Bu ülkede anayasa değiştirilemez, değiştirilmesi teklif dahi edilemez

Oysa dünya tarihinde anayasalar, özgürlükleri kaldırmak ya da tehdit altına almak için değil, özgürlükleri garanti altına almak iddiasıyla oluşturulmuştur.

Türkiye bu bakımdan istisnaî bir örnektir. Türkiye’nin anayasaları temel hakları korumak için değil, sınırlandırıp tehdit altında tutmak için yazılmıştır. Bu yüzden Türkiye’deki anayasaların, temel hak ve özgürlüklerin korunmasına zırnık katkısı olmamıştır. Aksine, halka baskı yapan müstebitlerin zulümlerine bir hukuk kılıfı teşkil etmiştir.

Yine Mehmet Uçum’un “değiştirilemez ve değiştirilmesi teklif dahi edilemez maddelerin kurucu ataların bir tavsiyesi olduğu” iddiası, bir yanılma ve yanıltmanın formülüdür. Türkiye’nin idarî mevzuatında kurucu atalar yoktur; kurucu ata diye yalnız bir kişinin, bir siyâsî parti genel başkanının tayin ediciliğine vurgu yapılmaktadır. İlginçtir, bu vurguyu en yüksek sesle yapanlar, darbeciler olmuştur. Anayasa metnine “değiştirilemez ve değiştirilmesi teklif dahi edilemez” maddelerinin eklenmesi, bunun dikkat çeken örneğidir. 

Konunun hepsi bundan ibaret değildir.

Bir siyâsî parti genel başkanının ilkelerine ve onun adına düzenlenmiş milliyetçiliğe yer veren bir anayasa, o şahıs ve o parti için ideal bir anayasa olabilir. Ancak böyle bir anayasanın bütün ülkeyi ve bütün halkı kapsamaktan aciz olduğu açıktır. Bu yüzden anayasaları bir şahıs ve bir parti ile ve o partinin icraatlarına dokunulmazlık kazandıran metinlerle sınırlandıran anayasalar, halk iradesinin ve düşünce özgürlüğünün önünde önemli bir engel durumundadırlar. Bütün bunları değiştirmeyi hedeflemeyen anayasa değişikliği girişimleri beyhudedir.

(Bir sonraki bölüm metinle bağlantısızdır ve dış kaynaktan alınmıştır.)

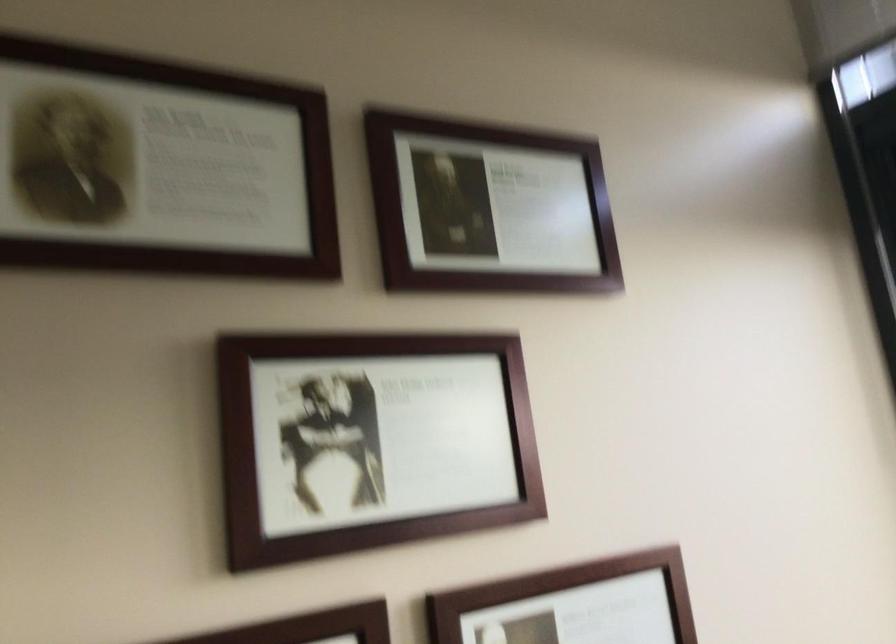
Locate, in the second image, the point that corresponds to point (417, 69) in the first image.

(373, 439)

Padişahlık varken ülke kayıtsız şartsız padişahın mülkü bilinir, bu yüzden adına “memalik-i şahane” denilirdi. Günümüzde bu memalik-i şahanenin yerini memalik-i Kameliye almış bulunmaktadır. Başta anayasa olmak üzere bütün idarî mevzuat, yalnızca bir kişinin yaptıklarına göre düzenlemektedir. Üstelik bu düzenlemeleri kalıcı hâle getirmek için hayâlî bir “ülke kuruculuğu” unvanı icat edilmiştir.

Türkiye’de anayasa değişikliği TBMM’de dört yüz üyenin “Evet” oyu ile mümkündür. Aksi hâlde 360 üyenin “Evet” oyu ile halkoyuna götürülerek yapılabilmektedir. Anayasayı değiştirmeye hevesli görünen Cumhur İttifakı’nın TBMM’de 360 üyesi yoktur. Dolayısıyla anayasa değişikliği isteyen kesimin bir anayasa değişikliği yapması mümkün değildir. Bundan dolayı boşuna heyecanlanmak, akıl yürütmek ve nihayetinde bir değişiklik beklemek beyhudedir. Bu hâliyle anayasa “değiştirilemez ve değiştirilmesi teklif dahi edilemez” durumdadır.